[[ Source material, beginning ]]

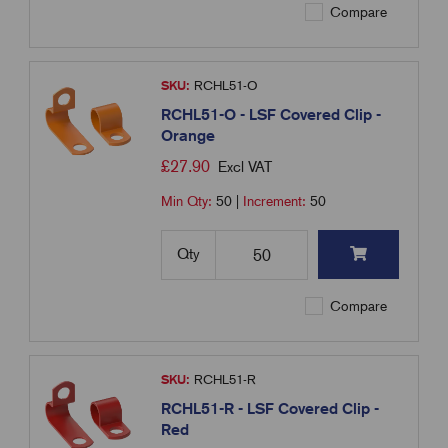
Compare
SKU:
RCHL51-O
RCHL51-O - LSF Covered Clip -
Orange
£
27.90
Excl VAT
Min Qty:
50
|
Increment:
50
Qty
Compare
SKU:
RCHL51-R
RCHL51-R - LSF Covered Clip -
Red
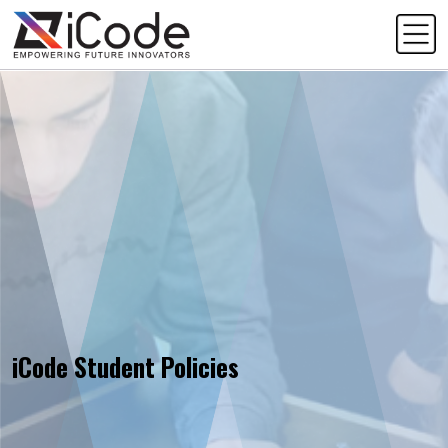
iCode Student Policies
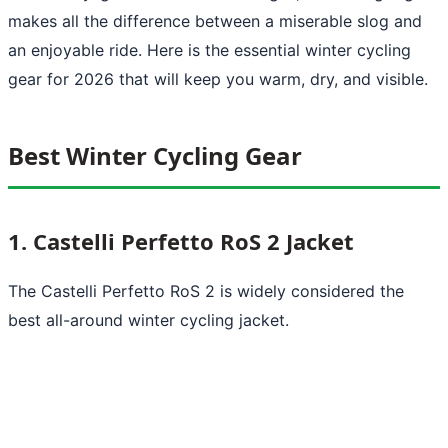
makes all the difference between a miserable slog and
an enjoyable ride. Here is the essential winter cycling
gear for 2026 that will keep you warm, dry, and visible.
Best Winter Cycling Gear
1. Castelli Perfetto RoS 2 Jacket
The Castelli Perfetto RoS 2 is widely considered the
best all-around winter cycling jacket.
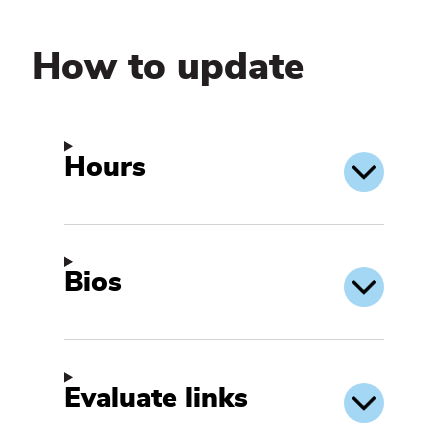
How to update
Hours
Bios
Evaluate links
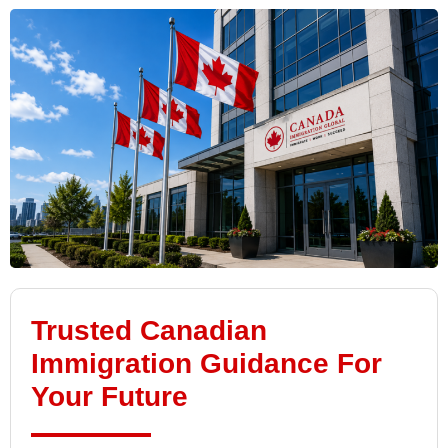
Trusted Canadian
Immigration Guidance For
Your Future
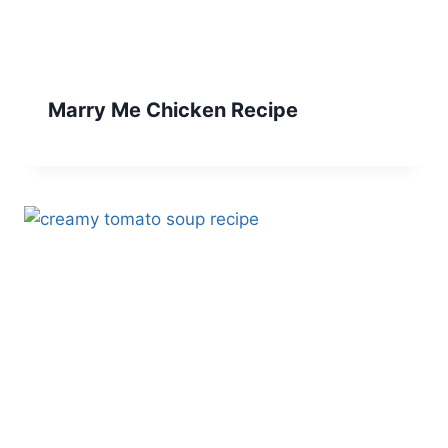
Marry Me Chicken Recipe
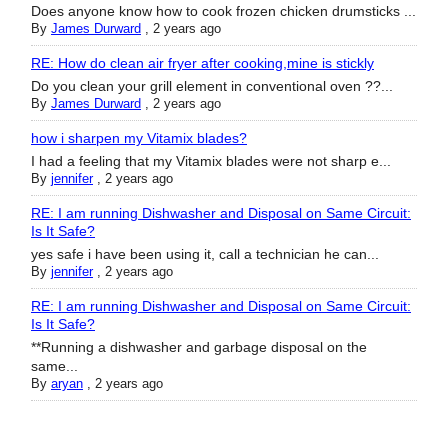
Does anyone know how to cook frozen chicken drumsticks ...
By
James Durward
,
2 years ago
RE: How do clean air fryer after cooking,mine is stickly
Do you clean your grill element in conventional oven ??...
By
James Durward
,
2 years ago
how i sharpen my Vitamix blades?
I had a feeling that my Vitamix blades were not sharp e...
By
jennifer
,
2 years ago
RE: I am running Dishwasher and Disposal on Same Circuit:
Is It Safe?
yes safe i have been using it, call a technician he can...
By
jennifer
,
2 years ago
RE: I am running Dishwasher and Disposal on Same Circuit:
Is It Safe?
**Running a dishwasher and garbage disposal on the
same...
By
aryan
,
2 years ago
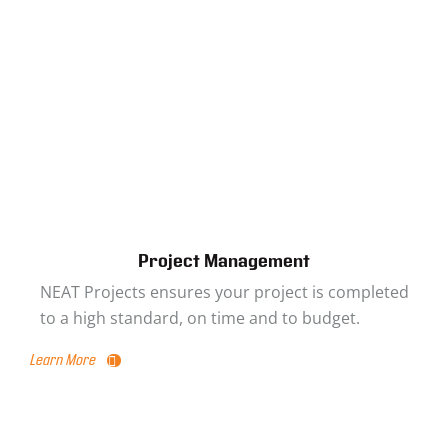
Project Management
NEAT Projects ensures your project is completed
to a high standard, on time and to budget.
Learn More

[[ Source material, end ]]

## What is being asked
Output the records above verbatim. Pictures stay out.

## Worked solution
Compare
SKU:
RCHL51-O
RCHL51-O - LSF Covered Clip -
Orange
£
27.90
Excl VAT
Min Qty:
50
|
Increment:
50
Qty
Compare
SKU:
RCHL51-R
RCHL51-R - LSF Covered Clip -
Red
iCode Student Policies
makes all the difference between a miserable slog and
an enjoyable ride. Here is the essential winter cycling
gear for 2026 that will keep you warm, dry, and visible.
Best Winter Cycling Gear
1. Castelli Perfetto RoS 2 Jacket
The Castelli Perfetto RoS 2 is widely considered the
best all-around winter cycling jacket.
How to update
Hours
Bios
Evaluate links
Trusted Canadian
Immigration Guidance For
Your Future
Marry Me Chicken Recipe
Does anyone know how to cook frozen chicken drumsticks ...
By
James Durward
,
2 years ago
RE: How do clean air fryer after cooking,mine is stickly
Do you clean your grill element in conventional oven ??...
By
James Durward
,
2 years ago
how i sharpen my Vitamix blades?
I had a feeling that my Vitamix blades were not sharp e...
By
jennifer
,
2 years ago
RE: I am running Dishwasher and Disposal on Same Circuit:
Is It Safe?
yes safe i have been using it, call a technician he can...
By
jennifer
,
2 years ago
RE: I am running Dishwasher and Disposal on Same Circuit:
Is It Safe?
**Running a dishwasher and garbage disposal on the
same...
By
aryan
,
2 years ago
Project Management
NEAT Projects ensures your project is completed
to a high standard, on time and to budget.
Learn More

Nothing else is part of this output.